The UK National Air Quality Strategy (NAQS) recognises transport as a major source of many significant atmospheric pollutants, particularly in towns and cities. Consequently, a key goal of the White paper "A New Deal for Transport: Better for Everyone" is

Abstract

The UK National Air Quality Strategy (NAQS) recognises transport as a major source of many significant atmospheric pollutants, particularly in towns and cities. Consequently, a key goal of the White paper "A New Deal for Transport: Better for Everyone" is to address, through transport planning, the objectives of the NAQS, including exceedences of prescribed air quality standards and the adverse effects on health of ambient air quality.

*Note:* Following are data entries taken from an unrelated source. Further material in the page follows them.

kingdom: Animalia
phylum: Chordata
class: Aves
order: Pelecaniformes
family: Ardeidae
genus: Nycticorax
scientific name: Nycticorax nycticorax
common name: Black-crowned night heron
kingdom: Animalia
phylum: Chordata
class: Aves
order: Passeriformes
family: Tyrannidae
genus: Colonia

This paper describes the development of a modelling package that can be used to support the NAQS. The package includes TEMMS (Traffic Emissions Modelling and Mapping Suite), which provides detailed estimates of vehicle emissions on urban road networks, together with a stationary source emissions database and an atmospheric dispersion model that collectively permit a detailed spatial assessment of urban air quality in response to road traffic and meteorology. The model package provides the basis upon which the health impacts of alternative traffic scenarios can be compared.

The health impacts are expressed as the 'disease burden' (DB), the proportion of a population contracting an illness through exposure to an environmental contaminant. The DB is calculated as the product of a pollutants frequency distribution and its associated dose-response relationship. This DB approach was developed with reference to the microbiological quality of recreational waters, and is the basis on which health related bathing water quality standards are being defined by the World Health Organisation. The first application of the DB method to air quality is described, using two applications. The first illustrates the DB method applied to air quality (as PMlo), monitored at a single site in each of five UK cities. The second applies the DB technique to Leeds, UK, using a spatially detailed representation of air quality derived using the model package described above, facilitating a comparison of the health impacts of alternative road traffic scenarios.